One of the issues I personally have, is I feel guilty for bringing my children in to a less than perfect, unplanned for their arrival, environment. Because of this, I strive, for the 18 years they are under my guidance and protection, for there lives to be honorable, committed, upstanding, responsible, and all round, strong, good, and considerate children, who will act upon the benefits granted to them and know how lucky they are. It baffles me when parents are selfish, won't drive 8 extra min. a morning to keep their kid at their school when a move occurs mid year, wont send their kid to a school because the govt doesn't pay for it, or can't look past religious affiliation, when it is one of the best local private schools and would get the child out of the less than stellar local public school environment-regardless of "how much better it has gotten." Old hard dog shit is still dog shit regardless if it is past the point of stench.

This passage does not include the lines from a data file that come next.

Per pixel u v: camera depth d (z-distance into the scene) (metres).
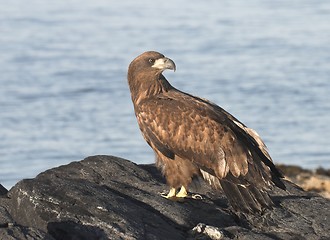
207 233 11.84
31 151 63.91
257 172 12.80
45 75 112.38
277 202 13.22
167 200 12.73
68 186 12.19
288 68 111.81
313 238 12.20
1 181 52.69
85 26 192.75
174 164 13.45
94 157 14.00
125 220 11.60
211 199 13.52
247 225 12.63
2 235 11.06
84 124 76.00
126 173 13.77
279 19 195.38
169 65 13.95
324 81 98.12
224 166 12.99
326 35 156.25
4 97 94.19
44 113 83.19
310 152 57.09
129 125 74.19
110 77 108.75
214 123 13.27
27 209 11.95
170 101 13.78
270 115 76.56
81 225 11.53
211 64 120.88
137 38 163.75
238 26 179.88
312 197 13.65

I also choose the environments I do for myself and my children in order to remove us to a tier of people we want to be like, associate with, and learn from. I lived in moderate wealth as a child, made some decisions that rendered my broke, poor, and slum bound, and pulled myself up to where i am now. One main lesson i learned: You are with whom the company you keep. Regardless if it is right or wrong-that is how it works. This being said- Shane and I both got to each other at a very opportune moment in both of our lives. Both of us were facing an uphill forward, climbing an educational hill, and digging ourselves out of a shot-gun life that seemed like a good idea at the time. Over the course of our friendship that later turned to relationship, we were able to avoid a learning curve and to keep our eyes set on our own educational "prizes" that really were one in the same for each other and ourself. To this day the substance of our relationship-the glue that holds our two autonomous families in one house together is the fact that we both live by the examples we want our kids to follow. Mainly, if you make a mistake in your life (which we all will and do), what you do after, (i.e take responsibility or blame another) shows who you are and what you can become. We both made mistakes. We are not shy about them or in explaining them to our kids when they inquire. But the difference is we learned. We know we made our bed, we laid in it- decided that the first step to change is looking at oneself, cold and hard, actions/inactions and we took responsibly instead of victimhood, and we took the steps to change for the better.
Now here we are. And things are good.